I've been discussing this question offline with @SoilRotifer, and we think the issue may be related to read orientation.
During Illumina sequencing, the amplicon primers can be used as sequencing primers to that all the reads are in the 'forward' orientation. So R1 is always SSUF04 and R2 is always SSURmod.
Or, the normal Illumina primers can be used, so R1 is a mix of SSUF04 and SSURmod. Half the reads are 'backwards' after sequencing, and can lead to many unassigned reads.
Do you think that could be going on here?
If you want to try this, run the rescript orient-seqs option from the SILVA tutorial. If that makes your ASVs get taxonomy, that's a good step forward!

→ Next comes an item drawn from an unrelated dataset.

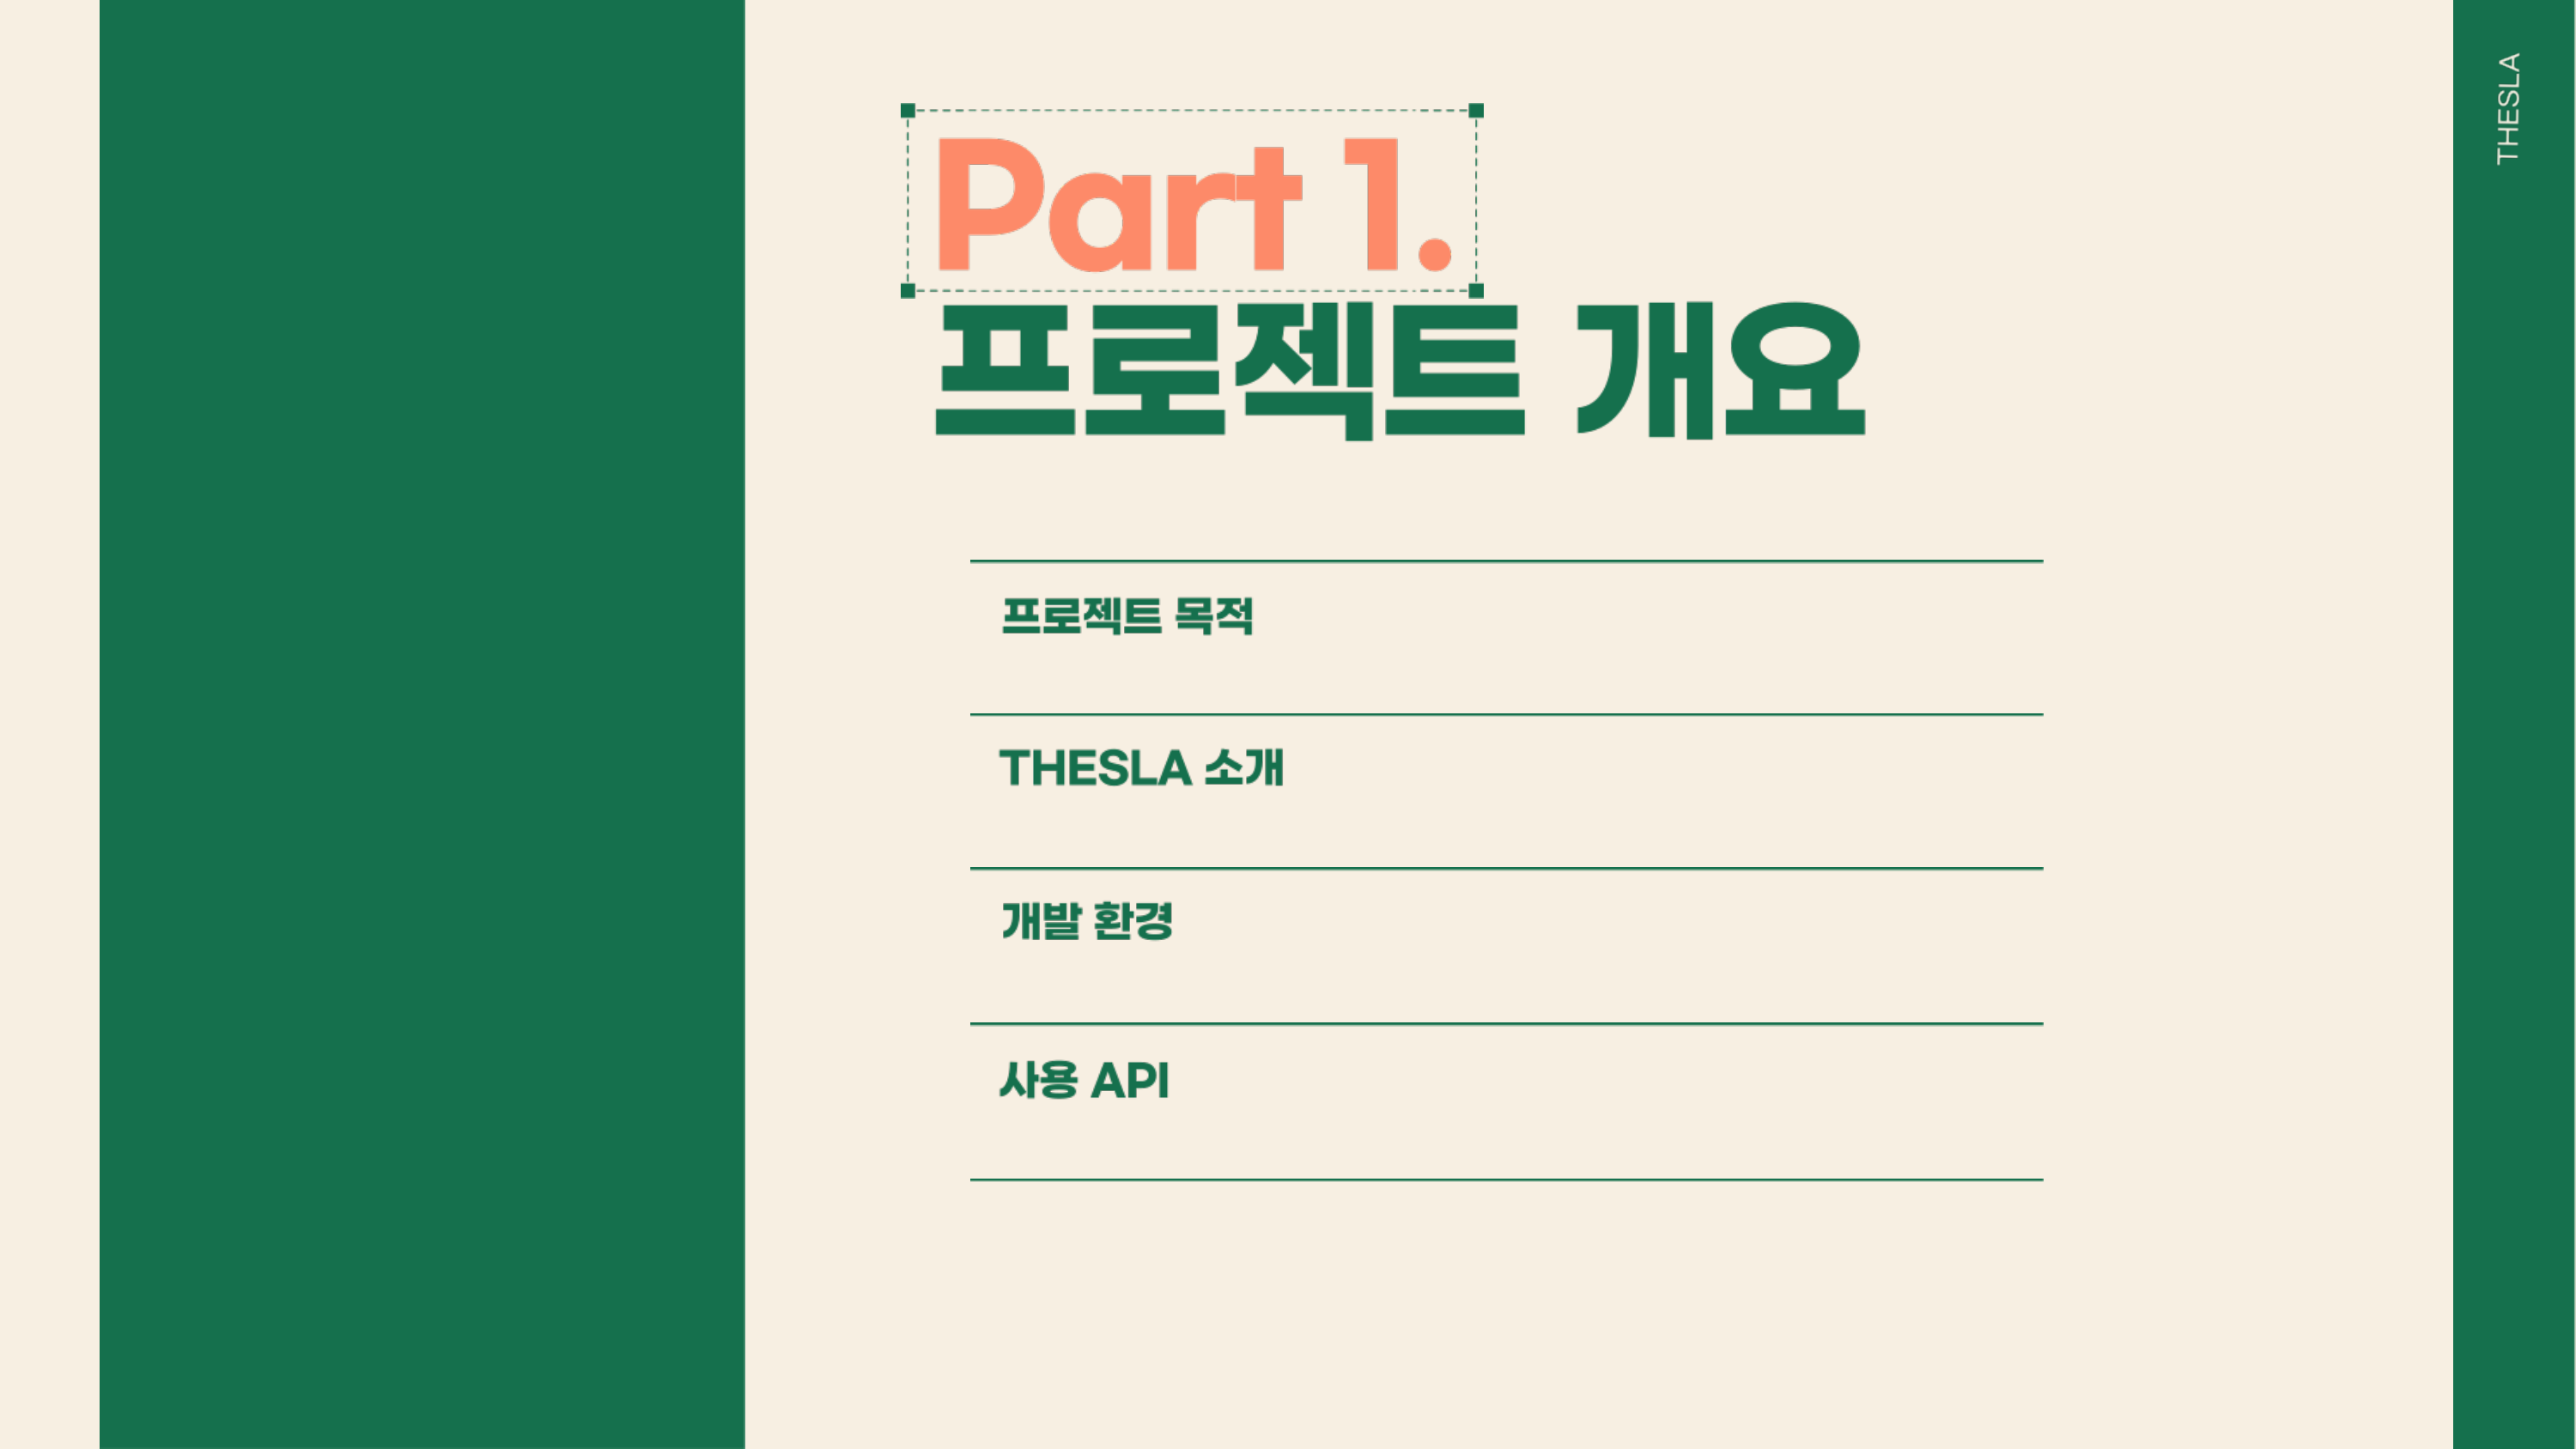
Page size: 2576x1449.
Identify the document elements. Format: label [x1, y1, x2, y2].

When you re-run feature-classifier classify-sklearn ... , can you set the option --p-read-orientation same. Sometimes the default --p-read-orientation auto can be tricked and result in spurious results, so your command should be:
I noticed you mislabeled your output as table_ssu_oriented.qza, when it should probably be repseqs_ssu_oriented.qza.
Anyway, if setting the orientation does not help... then I'd try running the following using the reference sequences and taxonomy files (those used to make the classifier) as input:
Vsearch will work regardless of orientation. But if you obtain the same spurious results... then I would think the sequencing run did not work as intended. Probably manually BLAST a few of the sequences online with the megablast setting, and excluding environmental sequences.